La novedad que ofrece Llamosas por ahora es más tácita que explícita: está aportada por la incorporación de un empresario como Germán Di Bella y un perfil productivo que, según admite el propio empresario, no está presente y debería desarrollarse.

Abrile, como no está en función de gobierno, debe manifestar lo que piensa hacer. Y, en ese plano, su perfil público se ha construido como un refutador del gobierno de Llamosas. Apunta a convertirse en el representante de los que, en plena pandemia, están enojados con el intendente por las consecuencias del Covid y las cuarentenas. En los últimos días ha reclamado, por ejemplo, que las colaciones de grado no sean virtuales sino presenciales. Puede parecer una irrelevancia en un contexto como el actual pero no lo es en términos de la construcción del candidato.

El equipo de campaña de Abrile, que implica una superación evidente con respecto al amateurismo del anterior, consiguió en la semana que pasó colarse en una agenda casi unánimemente dominada por el oficialismo. Difundió una encuesta realizada por una consultora desconocida, dirigida por Gerardo Heckman, en la que el candidato opositor aparece con una ventaja de 7 puntos.

Más allá de la confiabilidad del sondeo en sí, lo que se evidenció es otra capacidad de instalación. Abrile y el resultado de Test Consultores terminaron apareciendo en Infobae, lo que demuestra dos situaciones: que el Pro está movilizando sus influencias a nivel nacional y que existe un intento de nacionalización de la campaña riocuartense. Abrile, incluso, se acercó al ADN del Pro al presentar una propuesta de seguridad de reminiscencias macristas.

En la estrategia hay una búsqueda por explotar el antikirchnerismo local.
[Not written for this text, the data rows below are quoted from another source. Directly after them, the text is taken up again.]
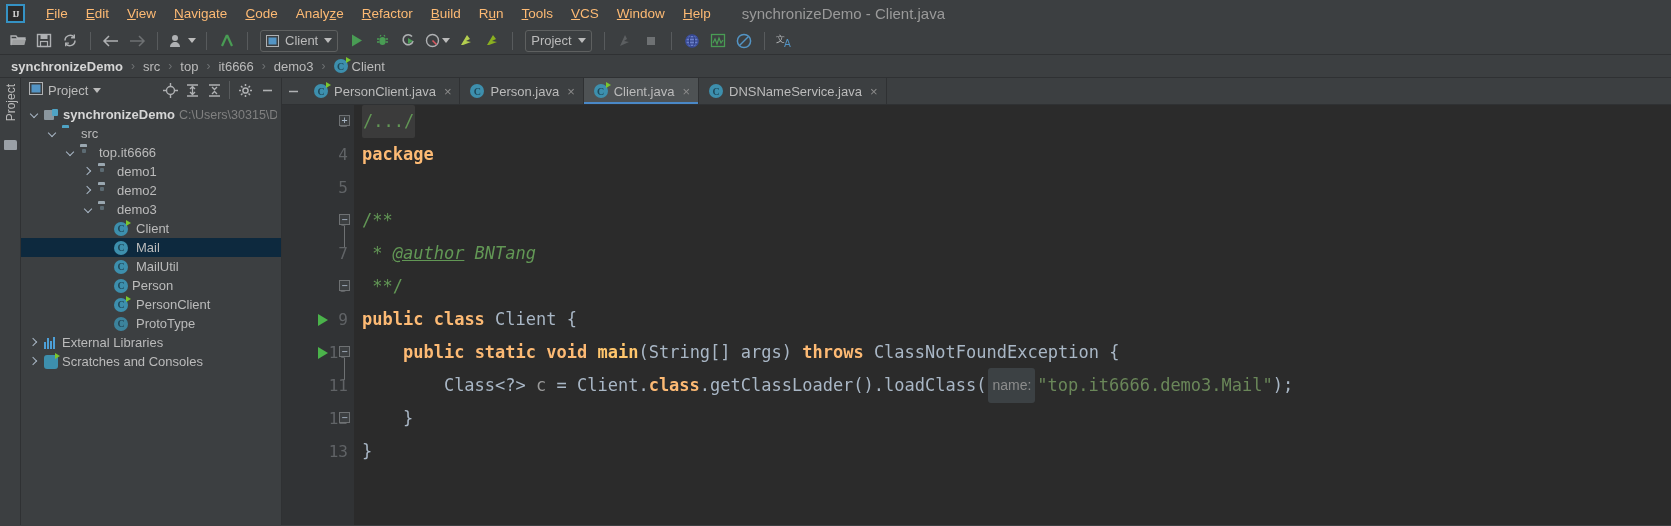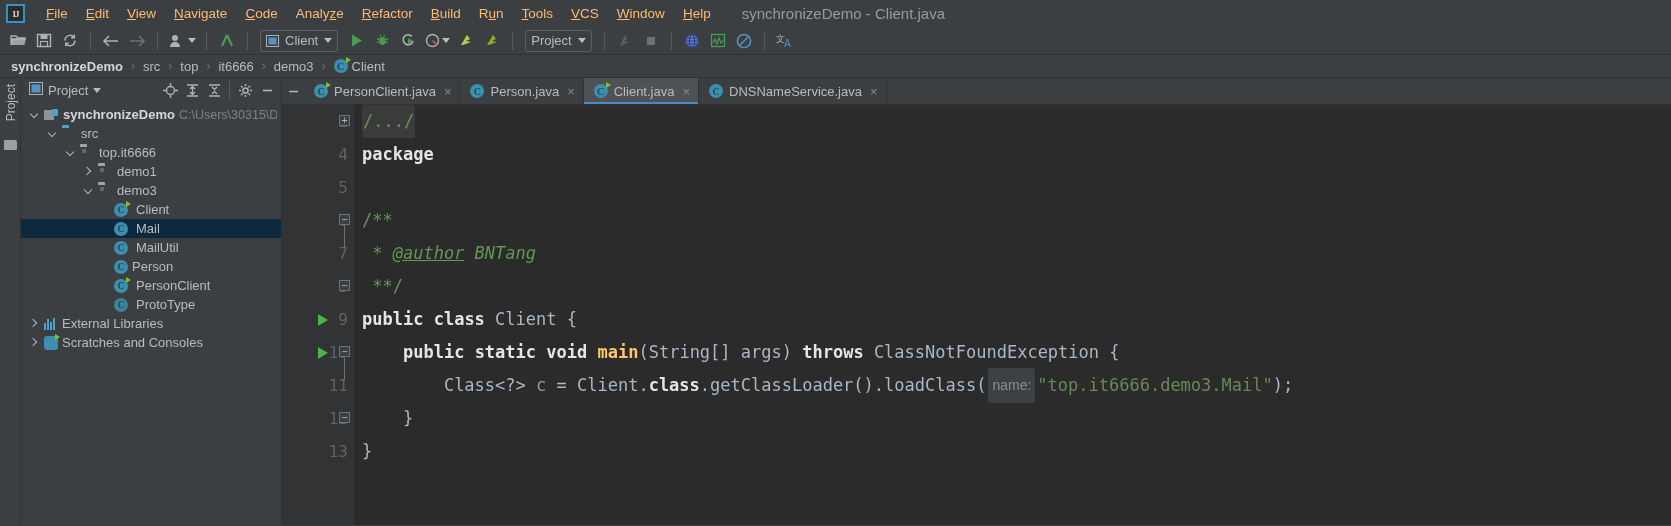--- a/index.html
+++ b/index.html
@@ -365,7 +365,7 @@
     background: #6e7173;
   }
   
-  .kw  { color: #e5e5e5; font-weight: bold; }
+  .kw  { color: #fdba74; font-weight: bold; }
   .cls { color: #a9b7c6; }
   .str { color: #6a8759; }
   .doc { color: #629755; }

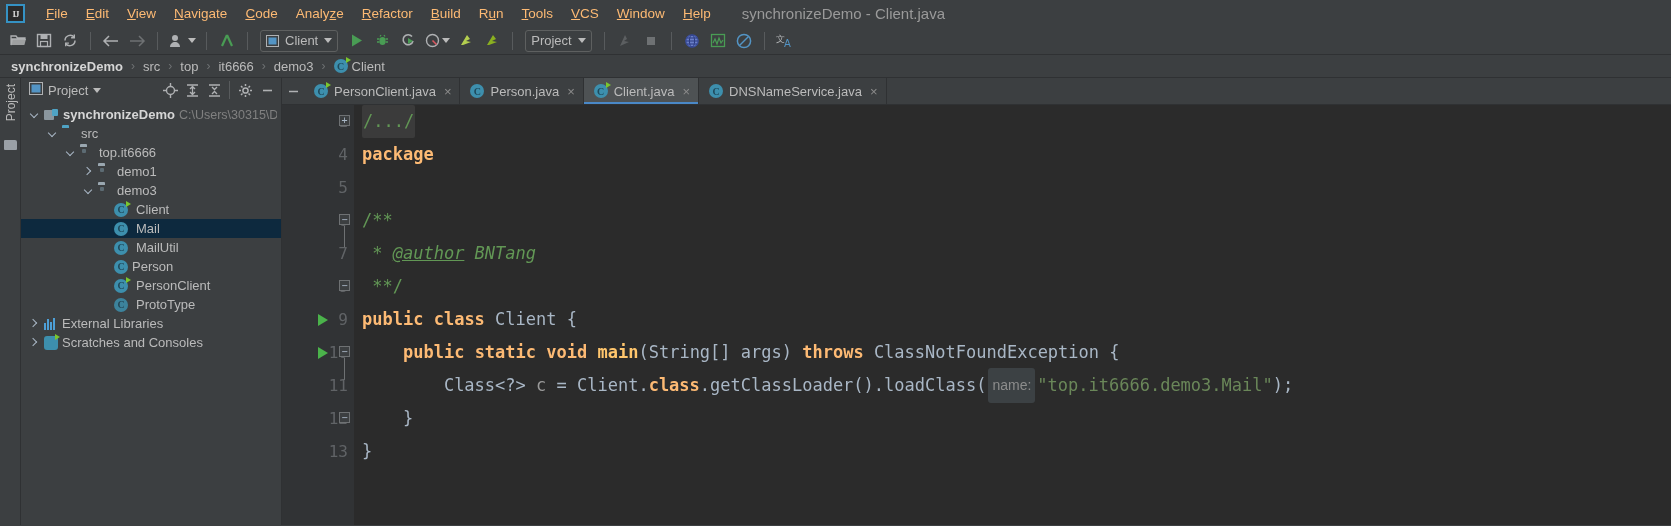--- a/index.html
+++ b/index.html
@@ -643,6 +643,11 @@
         <span class="tlabel">demo1</span>
       </div>
 
+      <div class="trow" style="padding-left:62px">
+        <span class="twist right"></span>
+        <span class="ic"><span class="ic-folder pkg"></span></span>
+        <span class="tlabel">demo2</span>
+      </div>
 
       <div class="trow" style="padding-left:62px">
         <span class="twist down"></span>

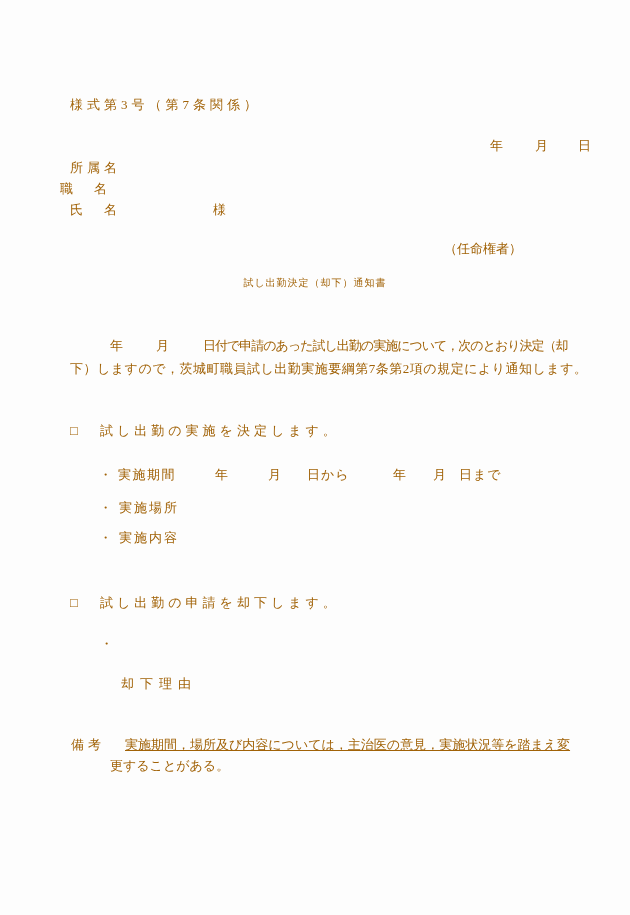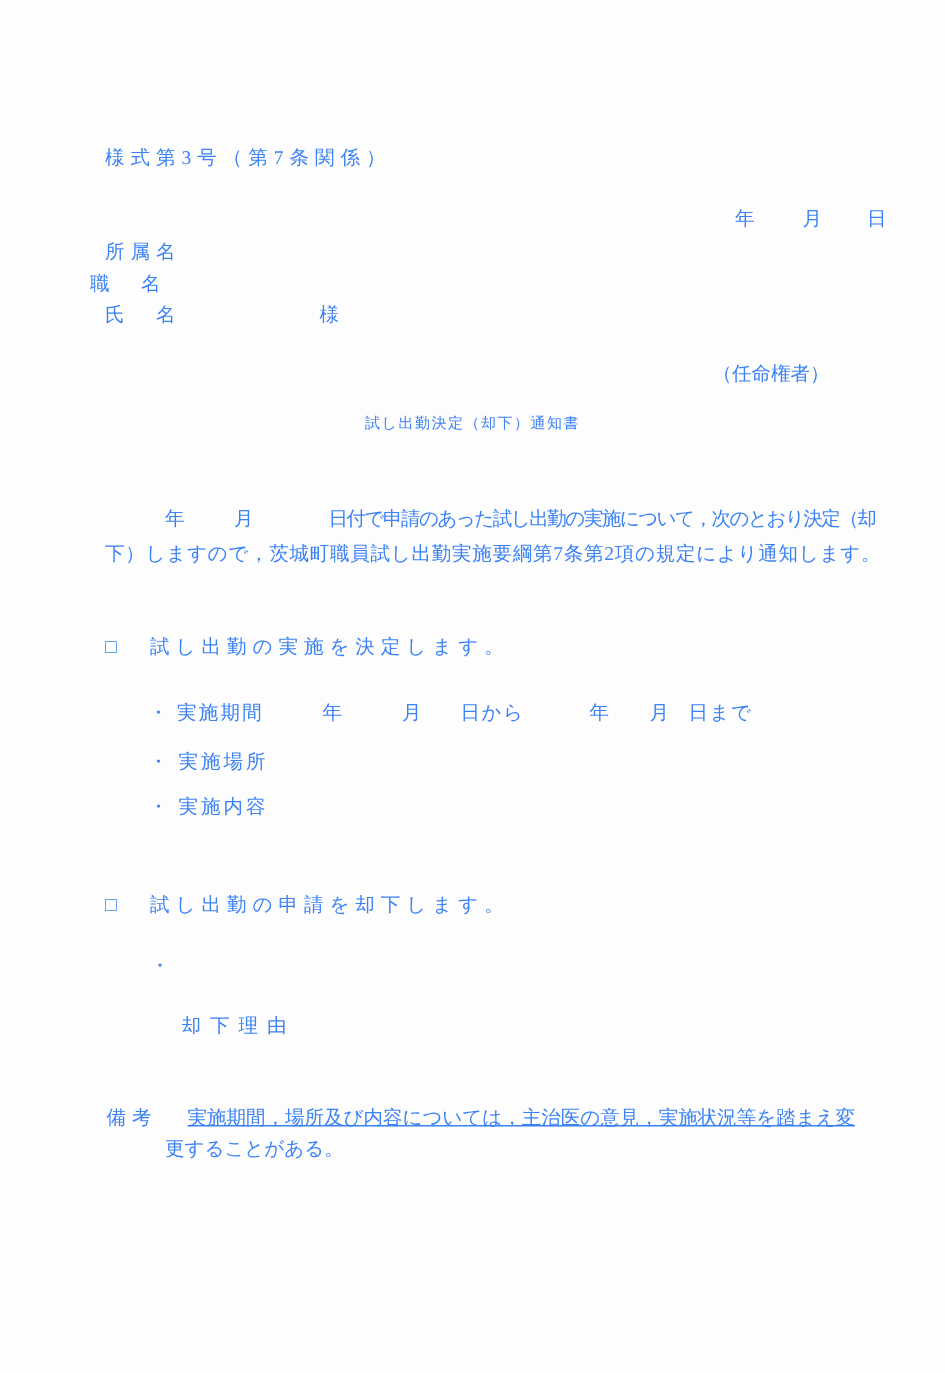--- a/index.html
+++ b/index.html
@@ -13,7 +13,7 @@
     height: 915px;
     background: #fdfdfd;
     font-family: "Liberation Serif", "DejaVu Serif", serif;
-    color: #3b82f6;
+    color: #a16207;
     overflow: hidden;
   }
   .t {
El llamosismo apunta, por supuesto, al movimiento inverso: a municipalizar y a pegarse lo menos posible al gobierno de Alberto Fernández. No es casual, en ese marco, que casi no haya habido menciones, ni un agradecimiento al Presidente, por la designación de Río Cuarto como capital alterna de la Nación. El tema pasó, si se considera su relevancia simbólica, casi desapercibido para el gobierno local.

Los encuestadores cercanos al oficialismo sostienen que la jugada opositora de la encuesta es de vuelo corto y de efecto limitadísimo. En sus propios números, la ventaja de Abrile no existe sino, al contrario, un triunfo de Llamosas que hoy oscilaría, aseguran, entre los 6 y los 8 puntos. La ventaja varía de acuerdo a la cantidad de gente que vaya a votar ese día.

No sólo el nivel de participación sino otros factores serán de importancia. Dos de los tres encuestadores cercanos al PJ observan una pérdida de Pablo Carrizo y ahí se abre el interrogante sobre quién tiene más capacidad de captar esos votos. ¿Irán a Abrile, tomará algo Llamosas o podría alimentar la opción de Eduardo Scoppa? Cada elemento cuenta cuando un escenario se caracteriza por su atipicidad.